Un affresco che descrive con grande perizia letteraria e drammaturgica la società multiforme e composita dell’Occidente. In Gran Bretagna, in Europa e al di là dell’oceano, dove una delle protagoniste è scappata per inseguire un amore impossibile. I sentimenti vengono alla luce, qualunque sia il sesso o l’età dell’amato, e lo fanno con la drammaticità e verità che è propria del racconto dei nostri giorni, ora che – non solo nell’arte – i tabù sono meno resistenti.
È in questa multiformità e nella sua accettazione, che si trova l’autenticità. Nulla è più granitico e univoco. Le parti si compongono in un tutto, che ne rispetta la molteplicità. 12 anglo-africane diventano il veicolo per raccontare storie e una storia, in cui ci sono i temi più svariati, non solo legati alle donne.

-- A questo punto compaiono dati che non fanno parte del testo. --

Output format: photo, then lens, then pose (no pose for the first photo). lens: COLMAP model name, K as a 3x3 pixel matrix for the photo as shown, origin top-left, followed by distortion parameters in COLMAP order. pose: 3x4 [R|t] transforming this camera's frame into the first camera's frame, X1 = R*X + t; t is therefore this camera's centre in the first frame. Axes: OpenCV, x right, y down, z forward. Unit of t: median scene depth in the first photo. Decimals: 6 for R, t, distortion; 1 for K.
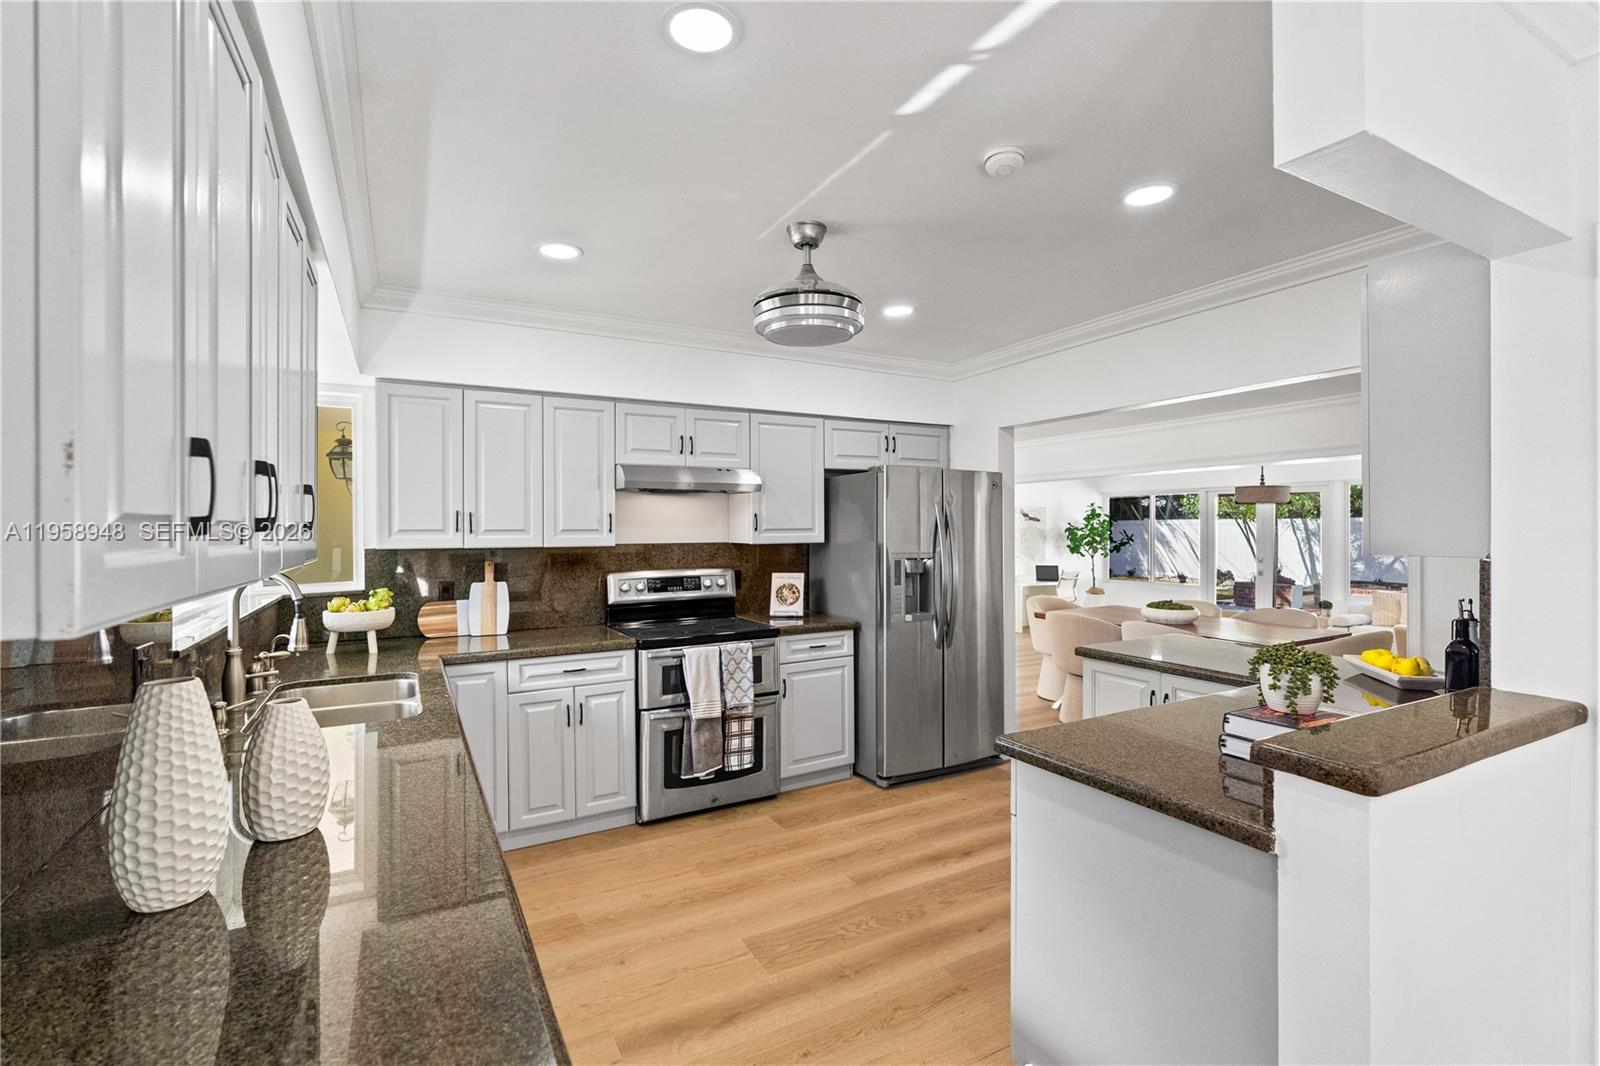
lens RADIAL K [[726.5, 0, 799.2], [0, 726.5, 529.8], [0, 0, 1]] dist [-0.002993, -0.000077]
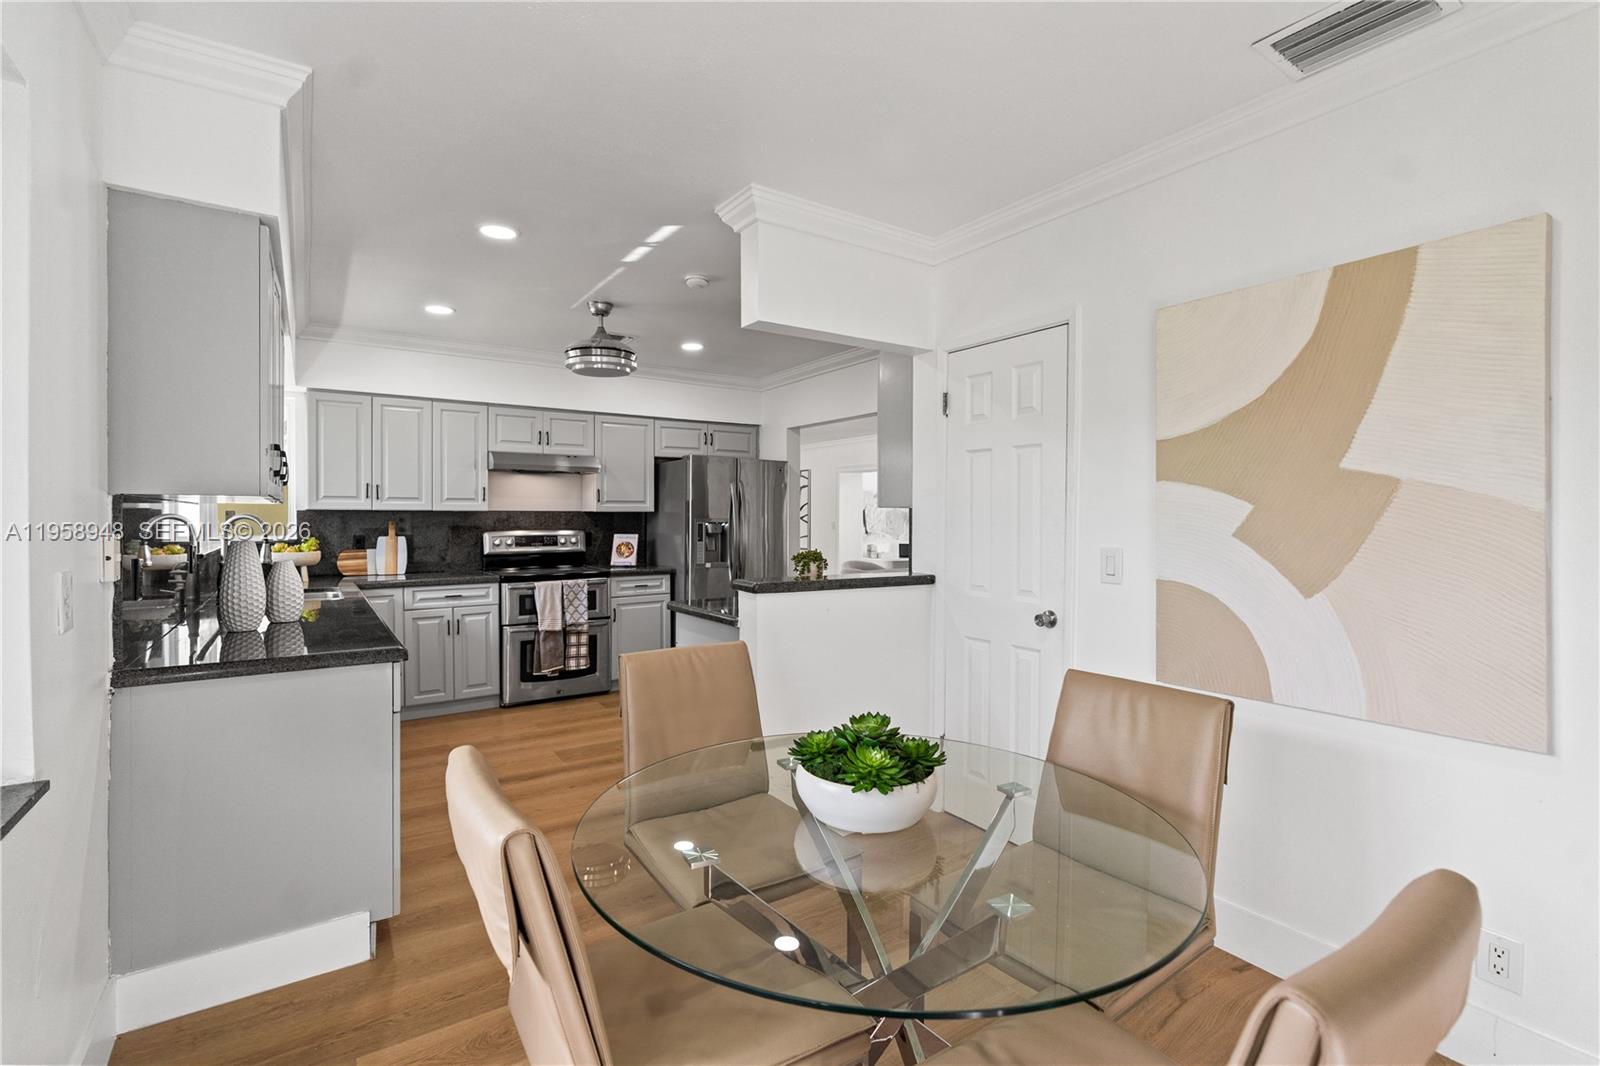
lens RADIAL K [[726.5, 0, 795.4], [0, 726.5, 521.2], [0, 0, 1]] dist [-0.002993, -0.000077]
pose [[0.995754, 0.006129, 0.091849, 0.205750], [-0.006615, 0.999966, 0.004983, 0.032050], [-0.091816, -0.005570, 0.995760, -0.433847]]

Il Romanzo parte e torna al Teatro. Sul palco la vicenda umana e quella artistica si ricompongono. Nel party post spettacolo appaiono tutte le protagoniste riunite per festeggiare “il cambiamento”.
Un romanzo che è “pure enjoyment and…originality”, come ha scritto il mio amico Larry sul frontespizio della copia in lingua originale, che ha voluto regalarmi, facendomi scoprire questa scrittrice, che sta contribuendo a rivoluzionare, nuovamente, il romanzo inglese, con il suo stile e con il suo vissuto. Nata a Londra nel 1959, da madre inglese e padre nigeriano. Già questa è una perfetta sintesi di tutto quello che, alla fine del secolo scorso, ha voluto dire essere donna, nera, immigrata, in famiglie non sempre convenzionali.
Un romanzo – l’ottavo di Bernardine Evaristo - davvero godibile e originale nella sua profondità. Non ha un finale, rimane aperto. Come le possibilità della vita.